Le PLQ revendique la liberté totale de porter des signes religieux

Pas question d'interdire à qui que ce soit de porter des signes religieux, clame le Parti libéral du Québec dans sa nouvelle politique en matière de neutralité religieuse de l'État, rendue publique mardi par le chef du parti, Philippe Couillard.
Le PLQ persiste à affirmer qu'il faut faire une distinction très nette entre la neutralité religieuse de l'État et celle des individus. Car le fait pour un employé de l'État de porter un signe religieux pour exprimer sa croyance ne remet pas du tout en cause la neutralité religieuse de l'État, selon le parti.
L'absence d'interdit vaudrait aussi, avec un gouvernement libéral, pour les employés de l'État ayant un pouvoir coercitif: juges, policiers, gardiens de prison. Ceux qui portent un uniforme devraient demander un accommodement. L'autorité compétente devrait alors trancher si la demande est raisonnable ou non.

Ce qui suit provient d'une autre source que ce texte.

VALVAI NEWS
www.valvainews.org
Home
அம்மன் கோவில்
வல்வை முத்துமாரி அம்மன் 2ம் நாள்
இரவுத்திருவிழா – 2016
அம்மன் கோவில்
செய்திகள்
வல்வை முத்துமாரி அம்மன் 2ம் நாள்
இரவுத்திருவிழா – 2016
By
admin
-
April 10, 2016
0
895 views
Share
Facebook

L'accouchement de la position du PLQ fut laborieux, sur fond de spéculations et de volte-face. De plus, il survient des mois après la publication de la charte de la laïcité du gouvernement et une semaine après le début de la consultation sur le projet de loi encadrant cette charte, sans compter qu'il a entraîné le départ lundi d'une des députées du caucus libéral, Fatima Houda-Pepin.

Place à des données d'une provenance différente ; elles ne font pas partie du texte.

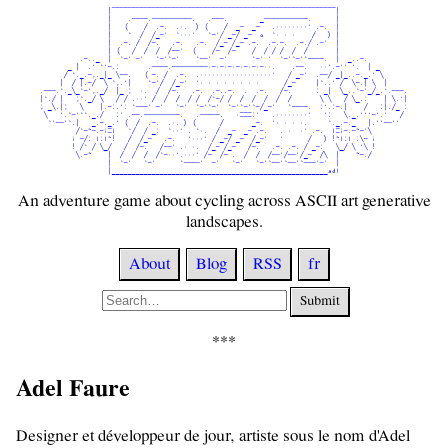
                 |¯¯¯¯¯¯¯¯¯¯¯¯¯¯¯¯¯¯¯¯¯¯¯¯¯¯¯¯¯¯¯¯¯¯¯¯¯¯¯¯¯¯¯¯¯¯¯¯¯¯¯¯¯¯¯¯|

L'annonce de la position du parti fait suite au dépôt du rapport du comité Ouimet, ce groupe de travail chargé de définir la nouvelle politique du PLQ sur la laïcité de l'État, incluant le port de signes religieux, et la lutte à l'intégrisme. M. Couillard n'a cependant pas rendu public le rapport Ouimet. La position du PLQ sur cette question controversée tient donc en une page de communiqué de presse, accompagnée de quelques points saillants.
Reprenant à son compte l'essentiel du projet de loi 94 de l'ex-gouvernement Charest, le PLQ ne met qu'une seule limite au principe de liberté en matière de signes religieux: que le visage soit découvert.
Quelques exceptions: la burqa et le niqab, symboles vestimentaires de l'oppression des femmes en certains pays, seraient totalement bannis des bureaux gouvernementaux.
Quant au tchador, le parti révise encore une fois sa position en interdisant de le porter si on est une employée de l'État, même si ce long voile noir laisse le visage découvert.
Les libéraux se prononcent aussi pour le maintien en place du crucifix trônant derrière le trône de l'Assemblée nationale.